(c) No consent, approval or authorization of, or designation, declaration or filing with, any Governmental Authority is required on the part of the Shareholder with respect to the Shareholder’s execution, delivery or performance of his, her or its covenants, agreements or obligations under this Agreement (including, for the avoidance of doubt, those covenants, agreements and obligations under this Agreement that relate to the provisions of the Business Combination Agreement) or the consummation of the transactions contemplated hereby, except for any consents, approvals, authorizations, designations, declarations, waivers or filings, the absence of which would not adversely affect the ability of the Shareholder to perform, or otherwise comply with, any of his, her or its covenants, agreements or obligations hereunder in any material respect.

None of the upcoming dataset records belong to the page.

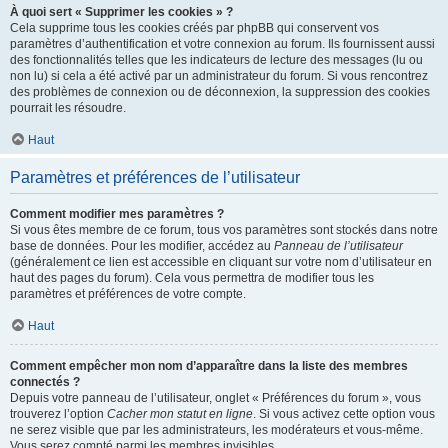
À quoi sert « Supprimer les cookies » ?
Cela supprime tous les cookies créés par phpBB qui conservent vos
paramètres d’authentification et votre connexion au forum. Ils fournissent aussi
des fonctionnalités telles que les indicateurs de lecture des messages (lu ou
non lu) si cela a été activé par un administrateur du forum. Si vous rencontrez
des problèmes de connexion ou de déconnexion, la suppression des cookies
pourrait les résoudre.
Haut
Paramètres et préférences de l’utilisateur
Comment modifier mes paramètres ?
Si vous êtes membre de ce forum, tous vos paramètres sont stockés dans notre
base de données. Pour les modifier, accédez au
Panneau de l’utilisateur
(généralement ce lien est accessible en cliquant sur votre nom d’utilisateur en
haut des pages du forum). Cela vous permettra de modifier tous les
paramètres et préférences de votre compte.
Haut
Comment empêcher mon nom d’apparaître dans la liste des membres
connectés ?
Depuis votre panneau de l’utilisateur, onglet « Préférences du forum », vous
trouverez l’option
Cacher mon statut en ligne
. Si vous activez cette option vous
ne serez visible que par les administrateurs, les modérateurs et vous-même.
Vous serez compté parmi les membres invisibles.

(d) None of the execution or delivery of this Agreement by the Shareholder, the performance by the Shareholder of any of his, her or its covenants, agreements or obligations under this Agreement (including, for the avoidance of doubt, those covenants, agreements and obligations under this Agreement that relate to the provisions of the Business Combination Agreement) or the consummation of the transactions contemplated hereby will, directly or indirectly (with or without due notice or lapse of time or both) (i) if the Shareholder is not an individual, result in any breach of any provision of the Shareholder’s Governing Documents (as such term is defined in the Business Combination Agreement), (ii) result in a violation or breach of, or constitute a default or give rise to any right of termination, consent, cancellation, amendment, modification, suspension, revocation or acceleration under, any of the terms, conditions or provisions of any Contractual Obligation to which the Shareholder is a party, (iii) violate, or constitute a breach under, any order or applicable Law to which the Shareholder or any of his, her or its properties or assets are subject or bound or (iv) result in the creation of any Lien upon the Subject Pathfinder Shares, except, in the case of any of clauses (ii) and (iii) above, as would not adversely affect the ability of the Shareholder to perform, or otherwise comply with, any of his, her or its covenants, agreements or obligations hereunder in any material respect.
(e) Upon the consummation of the Tender Offer and at all times thereafter until the Merger, the Shareholder, the Purchasers and/or Affiliates of the Shareholder will be the sole record and beneficial owners of the Subject Pathfinder Shares and the Shareholder, the Purchasers and each such Affiliate has valid, good and marketable title to the Subject Pathfinder Shares, free and clear of all Liens (other than transfer restrictions under applicable Securities Law (as such term is defined in the Business Combination Agreement) or as set forth in the Governing Documents of Pathfinder). Except for the Subject Pathfinder Shares acquired pursuant to the Tender Offer, together with any shares of Pathfinder common stock that may be acquired pursuant to the Subscription Agreement, the Shareholder, the Purchasers and Affiliates of the Shareholder do not own, beneficially or of record, or have the right to acquire, any equity securities of Pathfinder (including, for the avoidance of doubt, any successor or assign (whether direct or indirect, by purchase, merger, consolidation or otherwise) thereto). Upon the consummation of the Tender Offer and at all times thereafter until the Merger, the Shareholder will have the sole right to vote (and provide consent in respect of, as applicable) the Subject Pathfinder Shares and, except for this Agreement, the Shareholder, the Purchasers and/or Affiliates of the Shareholder are not party to or bound by (i) any option, warrant, purchase right, or other Contractual Obligations that could (either alone or in connection with one or more events, developments or events (including the satisfaction or waiver of any conditions precedent)) require the Shareholder to Transfer any of the Subject Pathfinder Shares or (ii) any voting trust, proxy or other Contractual Obligations with respect to the voting or Transfer of any of the Subject Pathfinder Shares, except as provided in this Agreement, the Note Purchase Agreement, the Fee Letter and that certain Voting Agreement, to be dated as of the Merger Closing Date, by and among, among others, Pathfinder, the Company and the Shareholder.
(f) There is no action, suit, proceeding, claim or dispute pending or, to the Shareholder’s knowledge, threatened against or involving the Shareholder or any of his, her or its Affiliates that, if adversely decided or resolved, would reasonably be expected to adversely affect the ability of the Shareholder to perform, or otherwise comply with, any of his, her or its covenants, agreements or obligations under this Agreement in any material respect.